**YOUR OBJECTIVE**
From the records below, transcribe only the lines running from the one with "Lepingust taganemine" through the one with "Analtopistikud". Keep both of those end lines.

**GIVEN RECORDS**
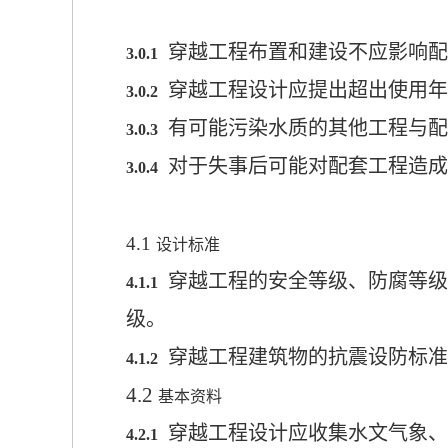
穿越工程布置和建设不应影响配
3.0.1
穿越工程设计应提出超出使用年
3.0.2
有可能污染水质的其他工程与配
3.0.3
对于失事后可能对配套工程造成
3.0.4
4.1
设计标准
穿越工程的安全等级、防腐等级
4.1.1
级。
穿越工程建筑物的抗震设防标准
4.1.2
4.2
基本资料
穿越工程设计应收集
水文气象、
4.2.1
==
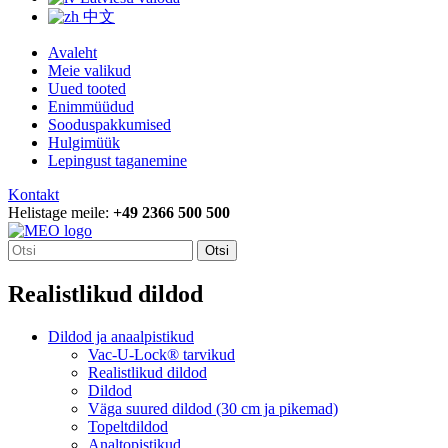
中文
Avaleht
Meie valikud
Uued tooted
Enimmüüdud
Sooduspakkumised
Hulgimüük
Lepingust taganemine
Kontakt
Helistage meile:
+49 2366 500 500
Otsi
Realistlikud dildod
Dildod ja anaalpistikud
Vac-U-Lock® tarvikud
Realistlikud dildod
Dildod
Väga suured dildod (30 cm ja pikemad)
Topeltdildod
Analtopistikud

**EXERCISE SOLUTION**
Lepingust taganemine
Kontakt
Helistage meile:
+49 2366 500 500
Otsi
Realistlikud dildod
Dildod ja anaalpistikud
Vac-U-Lock® tarvikud
Realistlikud dildod
Dildod
Väga suured dildod (30 cm ja pikemad)
Topeltdildod
Analtopistikud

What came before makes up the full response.